The pyregion package is very useful to work with ds9 and CIAO region files. It is now at https://github.com/astropy/pyregion but it is unfinished … someone has to improve and polish it. In particular the region file parser is very slow (see pyregion#48 and someone interested in parsing should find out why and make it fast. There are several other things to do, e.g. using astropy coordinates everywhere and implementing tests so that it is compatible with ds9 to a very high accuracy. The package could also be extended with Python functions to read / write / visualise MOC files or to unify and [improve the existing Python interfaces to ds9. The student should be interested in sky coordinates and regions, parsing, visualisation, writing tests and docs, and for the ds9 interfaces some Cython coding is probably needed.

Revamp astropython.org web site

Suggested Mentor(s): Tom Aldcroft

Difficulty: Intermediate

Astronomy knowledge needed: Basic / none

Programming skills: Python, web development (javascript etc)

Description

The http://www.astropython.org site is one of the top two generic informational / resource sites about Python in astronomy. This site uses Google App Engine and is basically all custom code built around the bloggart engine. Currently it is getting a bit stale for a few reasons:

There is no good mechanism for guest posting to expand the community of people contributing.
It is painful to add content because of the antiquated entry interface which now seems to work only on firefox.
The comment system is lacking (no feedback to comment authors etc).
The website code itself is convoluted and difficult to maintain / improve

The proposal is to start over with all modern tools to bring fresh energy and involvement into this project. All details of how to do this to be determined, but one requirement is to migrate all the current content. Part of this would be re-evaluating current resources as well as digging around to freshen up the resource list.

ChiantiPy

GUI Spectral Explorer

Suggested Mentor(s): Ken Dere

Difficulty: Intermediate

Astronomy knowledge needed: A basic understand of astrophysical spectroscopy

Programming skills: Python

Description

The goal of this project is to provide a graphical user interface to enable a user to explore observed spectra and compare it with theoretical spectra. The basis for the theoretical spectra is the CHIANTI atomic database for astrophysical spectroscopy that was first released in 1997. Programmatic access to the database, which is freely available, is provided by the ChiantiPy package – a pure python package. It is highly object oriented with each ion, such as Fe XVII, being the basic object. Higher level objects are often assembled from a collection of ions, such as when calculating a spectrum. ChiantiPy uses the CHIANTI database to calculate line and continuum intensities as a function of temperature, electron density. This can be done for a set of elemental abundances in CHIANTI or for a user provided set of elemental abundances. At present, if a user wants to compare CHIANTI theoretical spectra it must be done on a case-by-case basis. A GUI explorer, written in Python and preferably PyQt or Wx based, will provide an integrated tool to import observed spectra and plot them alongside theoretical spectra. It will further allow the user to understand what spectra lines contribute to various spectral line profile, how the predicted spectra vary as a function of temperature and density.

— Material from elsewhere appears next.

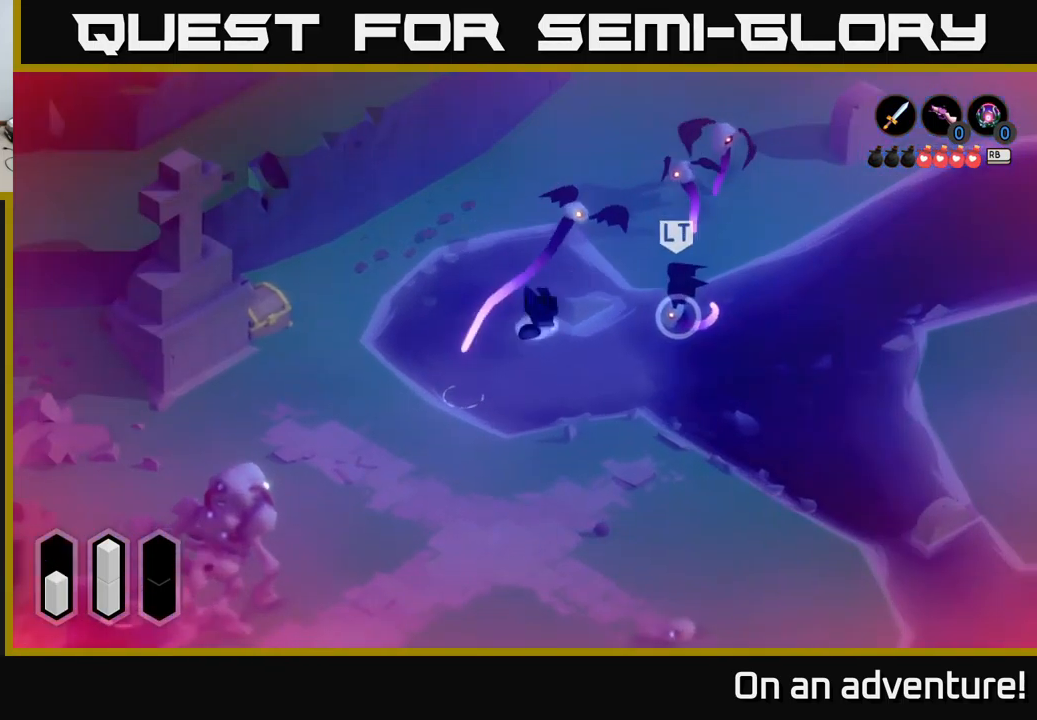
{"buttons": ["A"], "left_stick": "up", "right_stick": "center", "events": [[117, "left_stick", "up"], [133, "A", "down"], [233, "A", "up"], [333, "A", "down"], [400, "A", "up"], [483, "A", "down"]]}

It will be necessary to develop techniques to import observed spectra from a variety sources. Typical sources are in FITS files, HDF5 files, or csv files. It will also be important to allow users import their data through modules of their own.

SunPy

Improvements to the SunPy Database

Suggested Mentor(s): Stuart Mumford, Steven Christe

Difficulty: Beginner

Astronomy knowledge needed: None

Programming skills: Python, some database knowledge would be helpful, but not required.

Description

The database module provides functionality to users to manage collections of files on disk in a way not reliant upon folder structure and file name. The database allows users to find files on disk by either physical parameters, such as wavelength and time or properties of the instrument such as name and spacecraft. It also allows more complex queries by enabling searches of the raw meta data associated with the files.

The improvements to the database functionality that would be implemented by this project include:

Integration of the new UnifiedDownloader code into the database search, to replace the direct VSO integration current present. (The VSO is a repository of solar physics data, SunPy’s VSO API has been wrapped by UnifiedDownloader.)
Support for relative paths in the database module #783 to allow a centralised database with multiple users, all referencing a central file store mounted with different absolute paths on each client.
Supporting all data supported by the sunpy.lightcurve module in the database. The major hurdle here is the lack of standardisation in the file used by this data.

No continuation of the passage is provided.